— To-do item —
Copy exactly. Include the line containing "Cámara De Llanta Italika 125fl Gps", every line after it, and the last line below, but no pictures.

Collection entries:

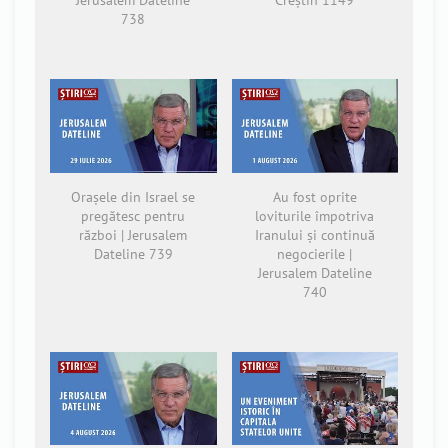
Jerusalem Dateline
Creștin 1149
738
Orașele din Israel se
Au fost oprite
pregătesc pentru
loviturile împotriva
război | Jerusalem
Iranului și continuă
Dateline 739
negocierile |
Jerusalem Dateline
740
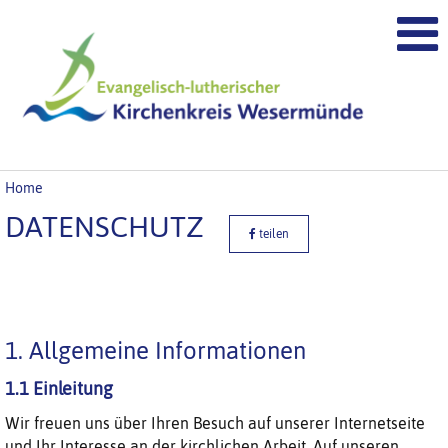
Home
DATENSCHUTZ
teilen
1. Allgemeine Informationen
1.1 Einleitung
Wir freuen uns über Ihren Besuch auf unserer Internetseite
und Ihr Interesse an der kirchlichen Arbeit. Auf unseren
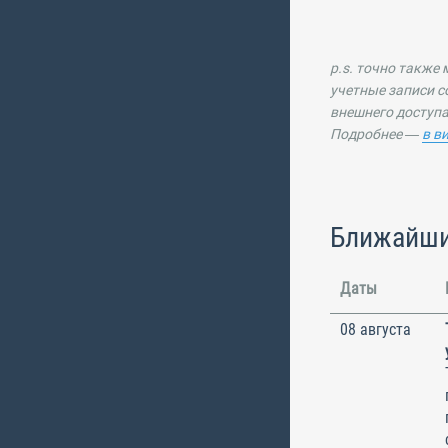
p.s. точно также
учетные записи с
внешнего доступа
Подробнее —
в в
Ближайши
Даты
08 августа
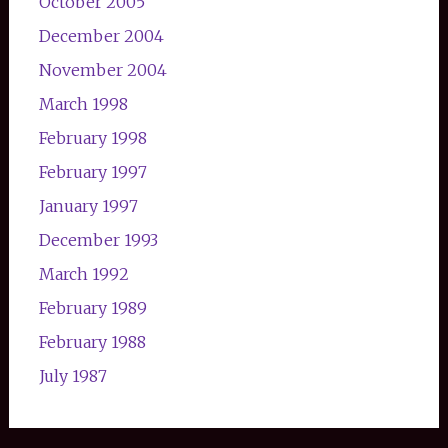
October 2005
December 2004
November 2004
March 1998
February 1998
February 1997
January 1997
December 1993
March 1992
February 1989
February 1988
July 1987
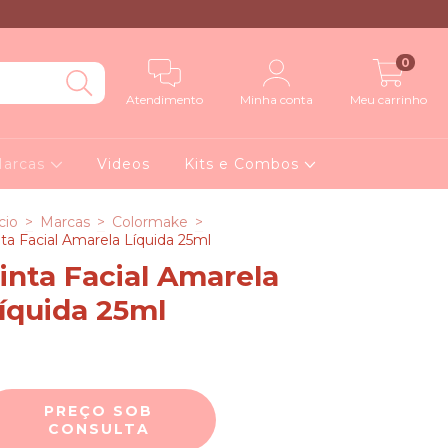
0
Atendimento
Minha conta
Meu carrinho
arcas
Videos
Kits e Combos
cio
>
Marcas
>
Colormake
>
nta Facial Amarela Líquida 25ml
inta Facial Amarela
íquida 25ml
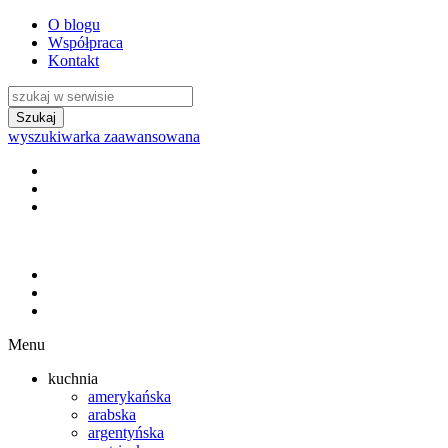
O blogu
Współpraca
Kontakt
wyszukiwarka zaawansowana
Menu
kuchnia
amerykańska
arabska
argentyńska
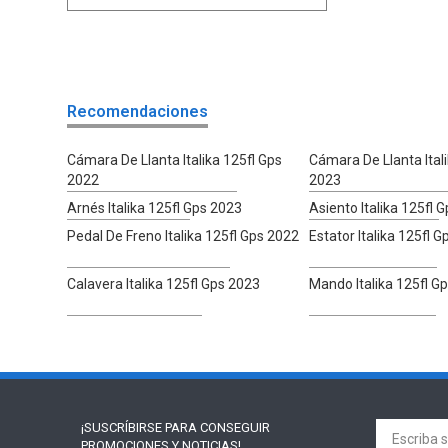
Recomendaciones
Cámara De Llanta Italika 125fl Gps
Cámara De Llanta Ital
2022
2023
Arnés Italika 125fl Gps 2023
Asiento Italika 125fl 
Pedal De Freno Italika 125fl Gps 2022
Estator Italika 125fl 
Calavera Italika 125fl Gps 2023
Mando Italika 125fl G
¡SUSCRÍBIRSE PARA
CONSEGUIR
PROMOCIONES Y NOTICIAS!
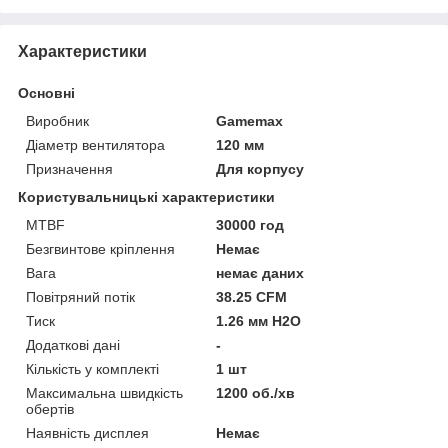
Характеристики
Основні
Виробник
Gamemax
Діаметр вентилятора
120 мм
Призначення
Для корпусу
Користувальницькі характеристики
MTBF
30000 год
Безгвинтове кріплення
Немає
Вага
немає даних
Повітряний потік
38.25 CFM
Тиск
1.26 мм H2O
Додаткові дані
-
Кількість у комплекті
1 шт
Максимальна швидкість
1200 об./хв
обертів
Наявність дисплея
Немає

— Written reply —
Cámara De Llanta Italika 125fl Gps
Cámara De Llanta Ital
2022
2023
Arnés Italika 125fl Gps 2023
Asiento Italika 125fl 
Pedal De Freno Italika 125fl Gps 2022
Estator Italika 125fl 
Calavera Italika 125fl Gps 2023
Mando Italika 125fl G
¡SUSCRÍBIRSE PARA
CONSEGUIR
PROMOCIONES Y NOTICIAS!
Характеристики
Основні
Виробник
Gamemax
Діаметр вентилятора
120 мм
Призначення
Для корпусу
Користувальницькі характеристики
MTBF
30000 год
Безгвинтове кріплення
Немає
Вага
немає даних
Повітряний потік
38.25 CFM
Тиск
1.26 мм H2O
Додаткові дані
-
Кількість у комплекті
1 шт
Максимальна швидкість
1200 об./хв
обертів
Наявність дисплея
Немає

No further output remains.